Sebelum diangkat jadi pelatih, rasanya tak banyak yang tahu siapa Vilanova. Satu-satunya momen di mana profilnya terdongkrak adalah saat dia jadi korban aksi colok mata Jose Mourinho, dalam sebuah El Clasico beberapa musim lalu.
Di luar itu namanya tidaklah tenar. Termasuk saat menjadi pemain di Celta Vigo dan Real Mallorca. Karier sepakbolnya yang habis di tahun 2002 langsung dilanjutkan dengan menjadi salah satu pelatih di La Masia, akademi sepakbola Barcelona yang kesohor itu.
SCROLL TO CONTINUE WITH CONTENT
Kembali ke perjalanan Vilanova, tahun 2007 dia dipercaya menjadi pelatih Tim B Barca dan semusim berselang menjadi asisten Guardiola. Segala fakta itulah yang membuat dia dianggap paling layak menjadi pelatih baru Barca, ketika Guardiola menyatakan mundur, April 2012.
"Fans Barca merasa Tito adalah pilihan logis karena dia sudah meraih banyak bersama Guardiola dam dia tahu segalanya tentang bagaimana menjalankan tim ini juga saat berlatih. Itu kontinuitas yang baik," sahut reporter Radio Marca, Carles Escolan, dalam wawancara dengan BBC.
"Fans juga menyukainya karena dia adalah Katalan dan menghabiskan banyak waktu di akademi, bekerja keras untuk bisa berada di puncak. Mereka (fans) melihatnya sebagai salah satu bagian dari diri mereka sendiri," lanjut Escola.
Keputusan manajemen Barca terbukti tak salah. Meski dibayangi sukses luar biasa Guardiola selama empat musim sebelumnya, sejauh ini Vilanova berhasil menjawab tantangan yang datang ke hadapannya. Di La Liga, Barca selalu memetik kemenangan dan sementara ini duduk di puncak klasemen, pun begitu di Liga Champions.
Pelatih 43 tahun itu bahkan bisa mencatatkan rekor hebat yang tak pernah diraih pelatih-pelatih Barca sebelumnya. Jika bisa menjungkalkan Madrid, dia akan mengantar The Catalans meraih tujuh kemenangan beruntun di awal musim, hal mana belum pernah terjadi sebelumnya sepanjang sejarah klub tersebut.
Tito dianggap punya filosofi sepakbola yang sama dengan Guardiola, yang membuat Barca nyaris tak mengalami perubahan skema dan strategi permainan. Meski begitu, Vilanova dan Guardiola secara personal sejatinya adalah dua sosok yang bertolak belakang.
"Filosofi sepakbola mereka sama, tapi Guardiola dan Vilanova adalah pribadi yang sangat berbeda. Pep seorang yang kharismatik, bersemangat dan penuh hasrat, baik di depan publik maupun saat di balik layar."

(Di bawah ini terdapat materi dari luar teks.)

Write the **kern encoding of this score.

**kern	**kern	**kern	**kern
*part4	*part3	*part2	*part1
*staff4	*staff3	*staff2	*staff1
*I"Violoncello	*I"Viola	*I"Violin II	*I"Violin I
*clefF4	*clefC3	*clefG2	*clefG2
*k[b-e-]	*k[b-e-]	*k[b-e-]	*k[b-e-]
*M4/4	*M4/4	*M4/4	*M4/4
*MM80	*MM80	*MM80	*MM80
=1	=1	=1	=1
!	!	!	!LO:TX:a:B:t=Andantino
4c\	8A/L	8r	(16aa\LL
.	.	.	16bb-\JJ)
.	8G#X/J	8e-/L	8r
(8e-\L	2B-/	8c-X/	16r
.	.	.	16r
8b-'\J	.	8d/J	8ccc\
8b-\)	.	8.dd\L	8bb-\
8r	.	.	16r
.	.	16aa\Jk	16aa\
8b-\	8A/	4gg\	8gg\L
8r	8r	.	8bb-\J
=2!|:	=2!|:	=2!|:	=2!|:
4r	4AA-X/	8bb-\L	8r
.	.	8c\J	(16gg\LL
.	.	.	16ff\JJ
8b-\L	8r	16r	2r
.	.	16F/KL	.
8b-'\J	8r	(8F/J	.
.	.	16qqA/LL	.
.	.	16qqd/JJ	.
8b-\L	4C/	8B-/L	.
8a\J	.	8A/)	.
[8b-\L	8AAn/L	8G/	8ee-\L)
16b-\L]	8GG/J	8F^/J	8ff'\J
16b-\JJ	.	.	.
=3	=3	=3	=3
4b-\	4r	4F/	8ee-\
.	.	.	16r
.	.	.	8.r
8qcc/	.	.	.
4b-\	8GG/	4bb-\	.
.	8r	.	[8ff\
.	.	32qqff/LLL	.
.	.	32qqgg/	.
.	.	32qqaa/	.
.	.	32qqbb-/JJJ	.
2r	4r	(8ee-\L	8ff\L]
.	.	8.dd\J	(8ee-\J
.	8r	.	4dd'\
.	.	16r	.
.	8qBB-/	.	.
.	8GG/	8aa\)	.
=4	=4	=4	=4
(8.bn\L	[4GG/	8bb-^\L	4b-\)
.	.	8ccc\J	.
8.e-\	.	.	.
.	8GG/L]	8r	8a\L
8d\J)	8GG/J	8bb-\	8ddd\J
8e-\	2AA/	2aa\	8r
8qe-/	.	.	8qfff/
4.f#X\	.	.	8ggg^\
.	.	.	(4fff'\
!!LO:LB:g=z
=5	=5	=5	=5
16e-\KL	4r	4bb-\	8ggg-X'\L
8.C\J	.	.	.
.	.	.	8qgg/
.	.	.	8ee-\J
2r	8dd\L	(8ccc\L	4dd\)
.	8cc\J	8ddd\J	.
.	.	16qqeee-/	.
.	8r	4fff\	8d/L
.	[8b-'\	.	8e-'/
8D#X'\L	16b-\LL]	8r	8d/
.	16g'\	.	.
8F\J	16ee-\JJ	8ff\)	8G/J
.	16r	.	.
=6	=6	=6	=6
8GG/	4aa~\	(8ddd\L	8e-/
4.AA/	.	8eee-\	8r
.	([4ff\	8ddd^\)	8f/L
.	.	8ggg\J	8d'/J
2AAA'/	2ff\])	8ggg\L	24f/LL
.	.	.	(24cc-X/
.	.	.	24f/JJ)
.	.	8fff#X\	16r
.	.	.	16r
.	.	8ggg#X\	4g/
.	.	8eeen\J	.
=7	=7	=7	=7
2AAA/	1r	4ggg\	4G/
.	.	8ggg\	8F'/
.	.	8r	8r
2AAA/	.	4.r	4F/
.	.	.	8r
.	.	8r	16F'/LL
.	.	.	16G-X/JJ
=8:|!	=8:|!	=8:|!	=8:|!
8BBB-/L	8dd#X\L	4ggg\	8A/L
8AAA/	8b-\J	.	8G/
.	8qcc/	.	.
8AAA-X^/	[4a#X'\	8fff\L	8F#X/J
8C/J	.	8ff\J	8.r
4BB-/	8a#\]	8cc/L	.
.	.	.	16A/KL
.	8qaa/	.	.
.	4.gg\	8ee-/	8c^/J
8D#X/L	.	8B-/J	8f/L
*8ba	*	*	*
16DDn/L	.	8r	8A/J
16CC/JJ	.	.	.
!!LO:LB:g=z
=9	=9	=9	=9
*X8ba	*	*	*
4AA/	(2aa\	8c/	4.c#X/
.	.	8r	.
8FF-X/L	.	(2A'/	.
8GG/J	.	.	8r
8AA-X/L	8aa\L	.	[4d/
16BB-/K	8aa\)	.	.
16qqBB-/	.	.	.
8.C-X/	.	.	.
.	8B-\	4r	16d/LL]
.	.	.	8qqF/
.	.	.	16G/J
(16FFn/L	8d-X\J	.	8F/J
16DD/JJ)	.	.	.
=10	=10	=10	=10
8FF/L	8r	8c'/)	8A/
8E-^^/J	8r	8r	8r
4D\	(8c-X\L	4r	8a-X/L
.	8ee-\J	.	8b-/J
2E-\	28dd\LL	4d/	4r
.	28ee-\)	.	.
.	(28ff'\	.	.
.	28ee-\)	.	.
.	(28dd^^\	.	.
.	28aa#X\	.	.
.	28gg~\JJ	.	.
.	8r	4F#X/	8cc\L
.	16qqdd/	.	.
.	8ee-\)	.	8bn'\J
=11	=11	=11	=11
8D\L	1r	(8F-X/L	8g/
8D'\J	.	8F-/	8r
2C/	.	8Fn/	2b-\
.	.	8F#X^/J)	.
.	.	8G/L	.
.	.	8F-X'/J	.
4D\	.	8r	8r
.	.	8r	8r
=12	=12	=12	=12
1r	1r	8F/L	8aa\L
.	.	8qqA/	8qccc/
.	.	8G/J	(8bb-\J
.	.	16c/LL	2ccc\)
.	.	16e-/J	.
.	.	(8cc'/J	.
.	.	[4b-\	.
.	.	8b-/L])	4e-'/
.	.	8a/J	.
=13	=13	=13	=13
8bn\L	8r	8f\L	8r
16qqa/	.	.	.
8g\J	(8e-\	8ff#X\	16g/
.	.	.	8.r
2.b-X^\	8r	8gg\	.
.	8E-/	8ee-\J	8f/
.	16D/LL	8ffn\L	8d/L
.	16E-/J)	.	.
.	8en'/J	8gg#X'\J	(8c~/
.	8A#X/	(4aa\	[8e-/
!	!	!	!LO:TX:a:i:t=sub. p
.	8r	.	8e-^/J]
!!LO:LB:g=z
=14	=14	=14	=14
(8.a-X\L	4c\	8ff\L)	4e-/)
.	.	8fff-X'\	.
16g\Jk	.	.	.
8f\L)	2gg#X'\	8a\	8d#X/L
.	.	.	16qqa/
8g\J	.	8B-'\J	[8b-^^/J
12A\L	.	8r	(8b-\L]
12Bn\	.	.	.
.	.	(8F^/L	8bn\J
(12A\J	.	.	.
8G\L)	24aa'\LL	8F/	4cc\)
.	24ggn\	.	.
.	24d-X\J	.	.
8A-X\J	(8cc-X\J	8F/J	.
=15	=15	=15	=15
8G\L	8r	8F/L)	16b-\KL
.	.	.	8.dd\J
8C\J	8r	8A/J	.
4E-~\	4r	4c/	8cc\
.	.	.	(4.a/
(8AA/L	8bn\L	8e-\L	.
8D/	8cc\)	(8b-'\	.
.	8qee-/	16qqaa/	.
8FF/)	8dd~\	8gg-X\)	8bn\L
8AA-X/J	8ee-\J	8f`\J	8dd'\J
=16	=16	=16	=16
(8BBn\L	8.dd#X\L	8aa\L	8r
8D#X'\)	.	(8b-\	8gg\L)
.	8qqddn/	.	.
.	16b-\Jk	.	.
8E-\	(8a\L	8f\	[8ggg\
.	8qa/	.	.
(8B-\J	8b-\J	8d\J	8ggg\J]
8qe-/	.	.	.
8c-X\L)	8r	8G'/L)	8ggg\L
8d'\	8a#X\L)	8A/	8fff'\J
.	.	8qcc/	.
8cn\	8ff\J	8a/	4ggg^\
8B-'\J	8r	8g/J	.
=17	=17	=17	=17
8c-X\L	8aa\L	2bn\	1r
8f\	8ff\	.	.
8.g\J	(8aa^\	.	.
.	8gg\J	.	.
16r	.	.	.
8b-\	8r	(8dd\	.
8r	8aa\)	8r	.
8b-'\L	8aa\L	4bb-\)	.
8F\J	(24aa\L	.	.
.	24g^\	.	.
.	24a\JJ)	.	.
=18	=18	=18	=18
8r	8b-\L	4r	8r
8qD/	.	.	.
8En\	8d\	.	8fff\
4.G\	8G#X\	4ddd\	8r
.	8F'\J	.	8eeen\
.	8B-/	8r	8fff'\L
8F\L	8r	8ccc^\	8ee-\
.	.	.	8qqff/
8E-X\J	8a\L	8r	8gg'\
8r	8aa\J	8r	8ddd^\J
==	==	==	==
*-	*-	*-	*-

"Tito benar-benar berkebalikan. Dia lebih serius, dia mengeluarkan pernyataan sedikit mungkin di konferensi pers dan selalu tenang juga terencana. Pep seorang motivator; Tito adalah pemikir," lanjut Escolan.
Vilanova hingga kini mampu menjaga performa bagus Carles Puyol dkk. Tapi apakan dia bisa mengikuti jejak Guardiola yang mampu mengantar Barca mendominasi Madrid?